Nous étions 16 et nous avons passé 16 jours à explorer le Grand Canyon par le fond. Après quelques jours la routine s’était établie. Nous étions debout tôt, très tôt si nous étions cuisiniers pour la journée. Après déjeuner il fallait démonter le camp et gréer les bateaux. Le programme de la journée dépendait des sites à découvrir et explorer. Nous avons visité plusieurs canyons secondaires. Certains sont chauds et secs. D’autres requirent des sections de nage. D’autres encore sont impossibles à explorer sans matériel d’escalade.
La rivière offre aussi une panoplie d’aventures avec une centaine de rapides à négocier. La difficulté des rapides change considérablement en fonction du débit de la rivière mais les plus célèbres (Granite, Sockdolager, Lava, Hance, Crystal, etc...) offrent des sensations fortes peu importe les conditions.
La chaleur... Il faisait en moyenne 105 degrés Fahrenheit le jour, et ça restait très chaud la nuit.

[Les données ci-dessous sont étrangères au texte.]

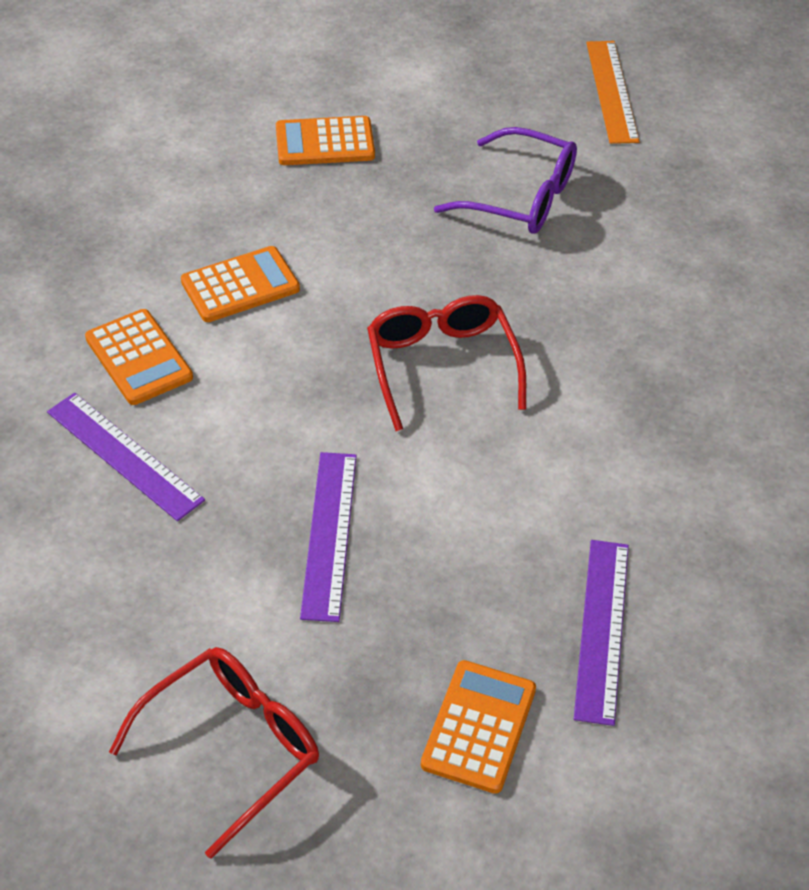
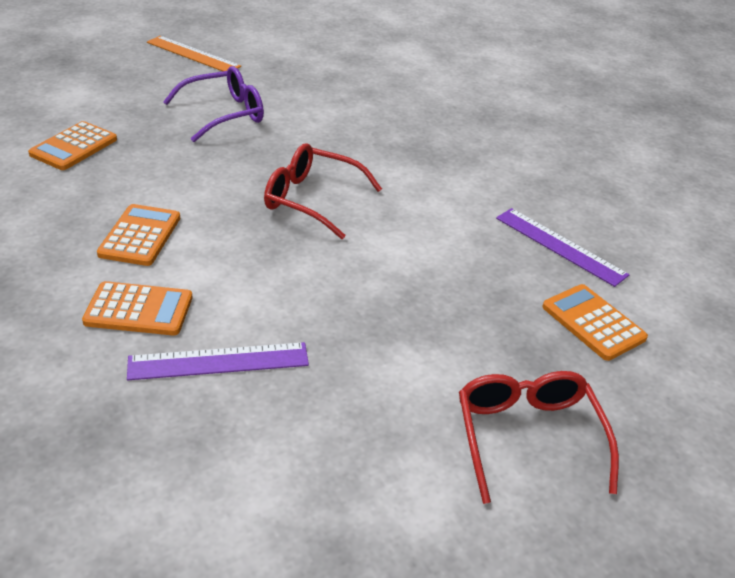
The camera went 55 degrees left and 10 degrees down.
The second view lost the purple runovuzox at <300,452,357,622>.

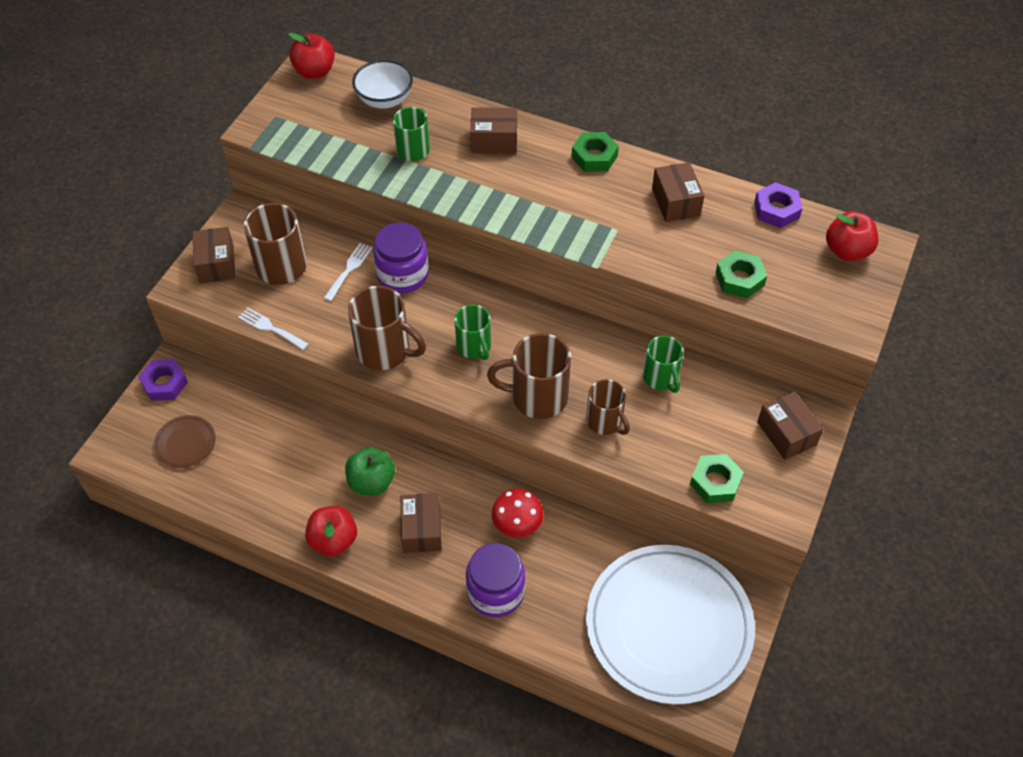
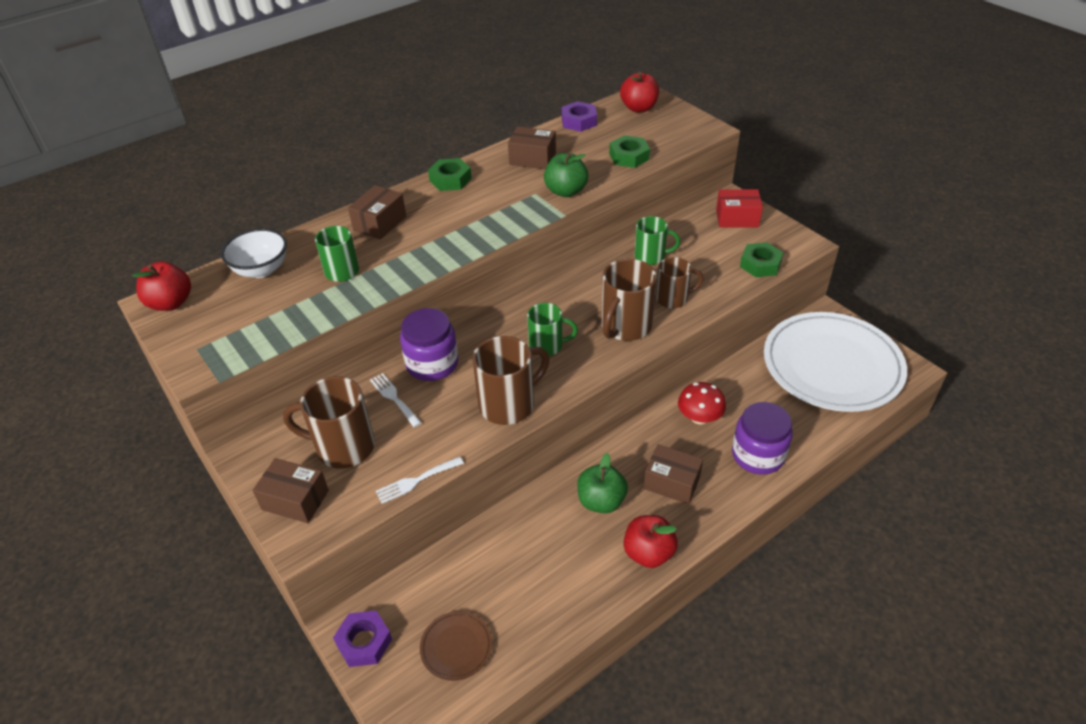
The camera went 60 degrees left and 10 degrees down.
The second view gained the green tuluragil at <544,153,588,197>.
What was the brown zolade at <757,391,824,460> turned into the red zolade at <716,189,763,227>.

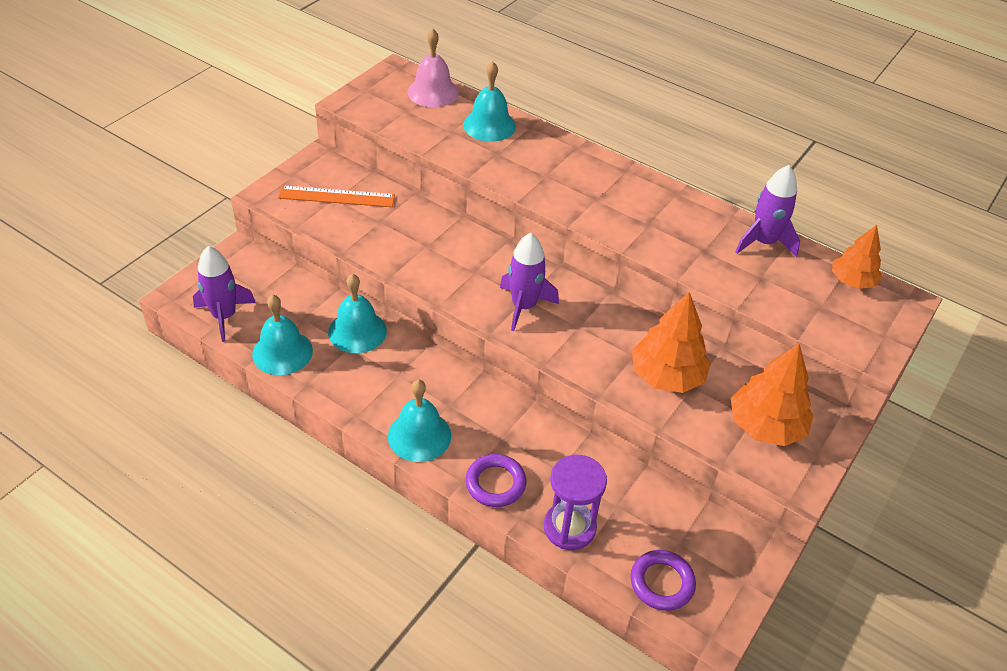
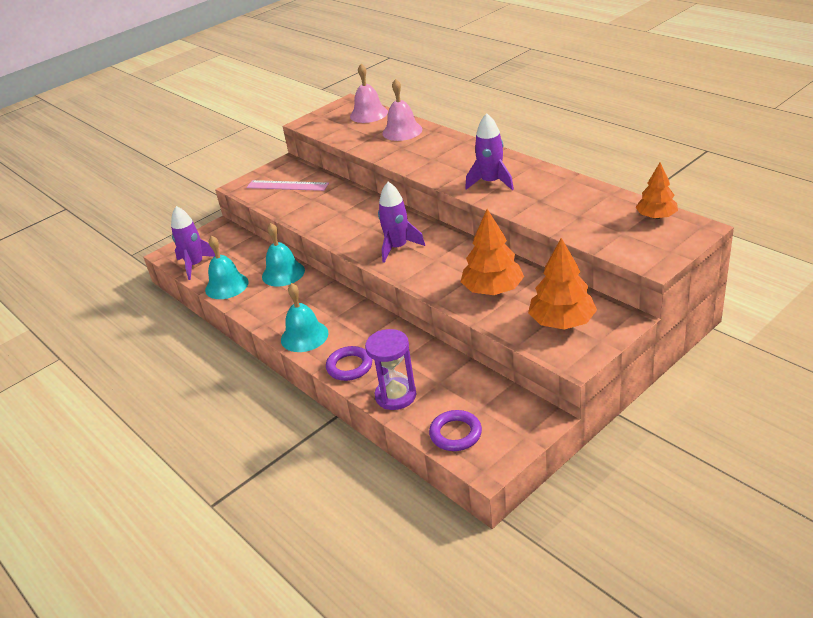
The camera went 20 degrees right and 10 degrees down.
What was the orange runovuzox at <278,185,395,207> turned into the pink runovuzox at <247,180,329,191>.
What was the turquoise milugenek at <463,61,516,142> turned into the pink milugenek at <382,79,422,141>.
The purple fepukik ended up elsewhere, having gone from <735,165,800,257> to <465,113,514,190>.

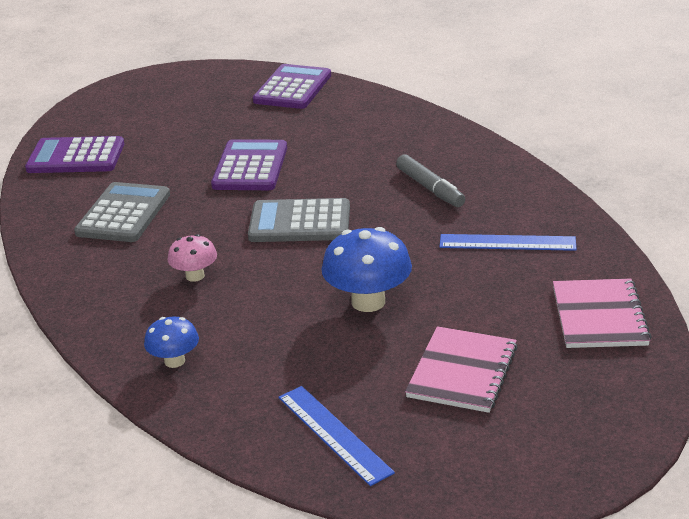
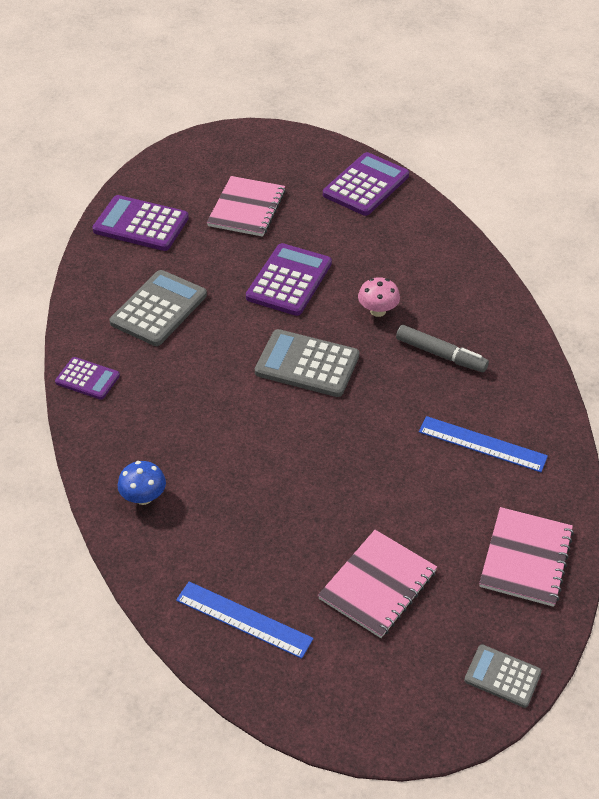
The camera went 15 degrees right and 15 degrees up.
The second view gained the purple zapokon at <55,357,120,400>.
The blue runovuzox at <279,386,395,486> ended up facing another way, 45 degrees counterclockwise from before.
The second view gained the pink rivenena at <207,176,286,237>.
The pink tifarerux ended up elsewhere, having gone from <168,234,217,282> to <358,277,400,317>.
The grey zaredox at <396,154,465,207> ended up facing another way, 45 degrees counterclockwise from before.
The second view gained the grey zapokon at <464,644,542,708>.
The second view lost the blue tifarerux at <321,227,412,312>.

Un drap en soie m’a servi de sac de couchage pour la totalité du voyage. Au moins, il y a la rivière, à 50 degrés Fahrenheit environ on est vite rafraîchit.
Pas de télévision, pas d’ordinateurs, pas de téléphones cellulaires, pas de distractions. La rivière, le soleil, le vent, le sable, les paroies, la grosse vie simple.
mardi 7 juin 2011
Double sommet

Crazy Peak (gauche), Big Timber Peak (droite) illuminés par les premiers rayons de soleil

John se prépare à grimper la face nord-ouest de Crazy Peak

John négocie la crête ouest de Crazy Peak

John sur la crête ouest de Big Timber Peak
La face nord-est de Big Timber Peak
Notre improvisation finale fût une face nord très boisée qui avait encore tout juste assez de neige pour nous permettre de skier presque jusqu’au fond de la vallée. Quelle chance!